見ておわかりのように、「読者の皆様へ」ではなく「愛読者の皆様へ」でした。間違えました。申し訳ありません。
内容は、当時の『奇譚クラブ』に対してなされた厳しい弾圧状況を伝えるもので、かなり貴重な内容です。
さて、以前から『奇譚クラブ』を読んでいたり、拙著を隅から隅まで読んでくださった方には(いれば)、なぜこの記事が補遺として取り上げられるのか不思議に感じられるでしょう。
なぜなら、『奇譚クラブ』は現在9割方オンラインで無料で閲覧することができ、決して閲覧が難しい史料ではないからです。
そして、この1954年1月号は、たしかに「某サイト」(気になる方はお探しください)に掲載されています。
ではなぜなのか?
それは…、「某サイト」のデータに落丁があり、当該号の
このページだけ掲載されていないから
なのです!!
しかもこれは1月号の最終ページなので、ウェブでだけ見ていると、1月号は1ページ前の204ページで終わりだと誤解するに違いありません。
私も実は最近までそう思っていたのです。
実物も持っているのですが、実物は読むとどんどん劣化していくので、普段は「某サイト」様のデータ(からつくったPDF)のほうを読んでいることが多いのです(大変お世話になっております。ありがとうございます)。

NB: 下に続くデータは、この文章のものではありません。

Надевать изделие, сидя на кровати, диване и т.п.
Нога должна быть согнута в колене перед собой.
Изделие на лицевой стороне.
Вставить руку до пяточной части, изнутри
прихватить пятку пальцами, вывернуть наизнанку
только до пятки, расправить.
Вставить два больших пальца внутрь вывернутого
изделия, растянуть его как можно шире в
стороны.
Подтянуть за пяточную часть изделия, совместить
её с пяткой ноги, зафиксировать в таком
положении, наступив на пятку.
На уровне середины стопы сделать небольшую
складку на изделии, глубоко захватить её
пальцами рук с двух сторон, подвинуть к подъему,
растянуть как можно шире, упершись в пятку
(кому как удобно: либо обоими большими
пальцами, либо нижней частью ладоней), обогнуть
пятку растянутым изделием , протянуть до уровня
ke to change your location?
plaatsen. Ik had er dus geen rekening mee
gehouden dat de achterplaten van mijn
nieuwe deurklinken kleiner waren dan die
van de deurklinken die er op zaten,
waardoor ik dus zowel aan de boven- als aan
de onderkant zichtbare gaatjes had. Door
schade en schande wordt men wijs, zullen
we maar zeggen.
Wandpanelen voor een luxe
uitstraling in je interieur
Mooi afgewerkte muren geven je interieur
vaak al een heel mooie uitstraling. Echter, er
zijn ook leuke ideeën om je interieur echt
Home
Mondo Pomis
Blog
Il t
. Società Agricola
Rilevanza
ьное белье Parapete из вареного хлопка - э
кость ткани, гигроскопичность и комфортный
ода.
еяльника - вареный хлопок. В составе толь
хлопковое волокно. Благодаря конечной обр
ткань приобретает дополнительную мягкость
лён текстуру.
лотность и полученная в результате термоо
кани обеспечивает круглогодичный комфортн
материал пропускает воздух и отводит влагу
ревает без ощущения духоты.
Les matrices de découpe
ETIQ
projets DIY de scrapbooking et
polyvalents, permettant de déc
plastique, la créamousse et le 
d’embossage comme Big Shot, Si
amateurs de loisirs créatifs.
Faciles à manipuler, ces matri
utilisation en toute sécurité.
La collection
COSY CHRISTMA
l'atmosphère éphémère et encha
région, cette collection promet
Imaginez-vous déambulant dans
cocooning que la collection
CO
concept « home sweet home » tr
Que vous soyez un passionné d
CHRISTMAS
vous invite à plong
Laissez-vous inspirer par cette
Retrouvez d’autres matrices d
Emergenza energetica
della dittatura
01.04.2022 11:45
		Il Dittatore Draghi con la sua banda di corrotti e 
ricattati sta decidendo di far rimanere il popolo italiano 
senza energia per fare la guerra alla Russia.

しかしある日、ぱらぱらと実物をめくっていたら、なんと、覚えのない205ページがあるではありませんか!!!!
この時感じた恐怖は筆舌に尽くしがたいです。
全ページスキャンされているとばかり思っていたら、まさかとんでいるページがあるとは。
いや、スキャンデータには確かにそういうことがある。決して珍しいことではありません。
そういう事があることはわかっていたけど、まさか最終ページとは。
こわすぎる。
もちろん、たとえこのような落丁があったとしても、「某サイト」様がすばらしく徳の高いサイトであることは揺るぎません。
しかし、こういうこともありますので、本格的に戦後風俗雑誌の研究をされる方は、ぜひデータだけで済ませるのではなく、定期的に現物確認をなさってください。
現物は東京・飯田橋の風俗資料館で簡単に閲覧することができます。『奇譚クラブ』のうち、A5判以降のもの(=1952年5・6月合併号以降)はすべて所蔵されています。
研究目的以外で戦後風俗雑誌を読む方でも、現物をみればまた別の発見があるかもしれません。
注意喚起もかねた、補遺②でした。